:: Task ::
A single figure is expected: how many lines of the data that follows contain the word "token".

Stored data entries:
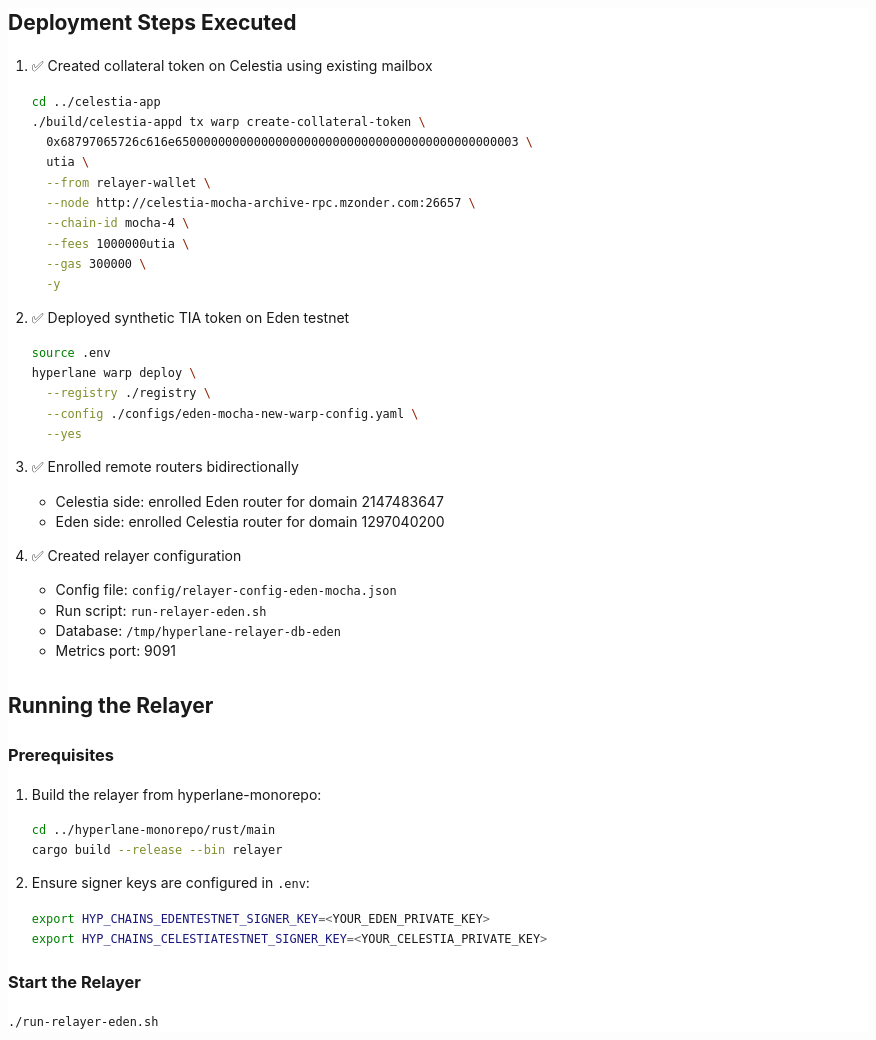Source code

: ## Deployment Steps Executed

1. ✅ Created collateral token on Celestia using existing mailbox
   ```bash
   cd ../celestia-app
   ./build/celestia-appd tx warp create-collateral-token \
     0x68797065726c616e650000000000000000000000000000000000000000000003 \
     utia \
     --from relayer-wallet \
     --node http://celestia-mocha-archive-rpc.mzonder.com:26657 \
     --chain-id mocha-4 \
     --fees 1000000utia \
     --gas 300000 \
     -y
   ```

2. ✅ Deployed synthetic TIA token on Eden testnet
   ```bash
   source .env
   hyperlane warp deploy \
     --registry ./registry \
     --config ./configs/eden-mocha-new-warp-config.yaml \
     --yes
   ```

3. ✅ Enrolled remote routers bidirectionally
   - Celestia side: enrolled Eden router for domain 2147483647
   - Eden side: enrolled Celestia router for domain 1297040200

4. ✅ Created relayer configuration
   - Config file: `config/relayer-config-eden-mocha.json`
   - Run script: `run-relayer-eden.sh`
   - Database: `/tmp/hyperlane-relayer-db-eden`
   - Metrics port: 9091

## Running the Relayer

### Prerequisites

1. Build the relayer from hyperlane-monorepo:
   ```bash
   cd ../hyperlane-monorepo/rust/main
   cargo build --release --bin relayer
   ```

2. Ensure signer keys are configured in `.env`:
   ```bash
   export HYP_CHAINS_EDENTESTNET_SIGNER_KEY=<YOUR_EDEN_PRIVATE_KEY>
   export HYP_CHAINS_CELESTIATESTNET_SIGNER_KEY=<YOUR_CELESTIA_PRIVATE_KEY>
   ```

### Start the Relayer

```bash
./run-relayer-eden.sh
```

:: Written reply ::
3